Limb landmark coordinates
--- START ---

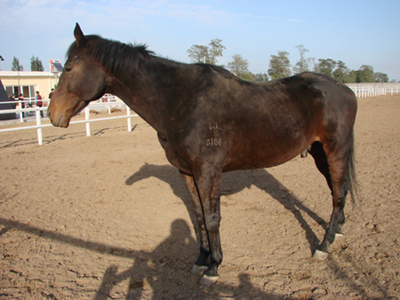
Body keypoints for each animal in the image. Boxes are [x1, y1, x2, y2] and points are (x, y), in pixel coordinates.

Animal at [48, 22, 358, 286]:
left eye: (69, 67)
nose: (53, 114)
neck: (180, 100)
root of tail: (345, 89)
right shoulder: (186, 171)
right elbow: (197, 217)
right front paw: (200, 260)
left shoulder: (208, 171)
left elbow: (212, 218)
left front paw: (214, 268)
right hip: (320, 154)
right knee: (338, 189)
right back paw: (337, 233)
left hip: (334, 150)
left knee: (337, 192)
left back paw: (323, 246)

--- END ---

== TASK DIRECTIONS ==
Could you reproduce exactly, and only, the lines from the start of the records through the line containing "left shoulder: (208, 171)", leaving out the pictures?

== COMPLETED EXERCISE ==
Body keypoints for each animal in the image. Boxes are [x1, y1, x2, y2] and points are (x, y), in pixel coordinates.

Animal at [48, 22, 358, 286]:
left eye: (69, 67)
nose: (53, 114)
neck: (180, 100)
root of tail: (345, 89)
right shoulder: (186, 171)
right elbow: (197, 217)
right front paw: (200, 260)
left shoulder: (208, 171)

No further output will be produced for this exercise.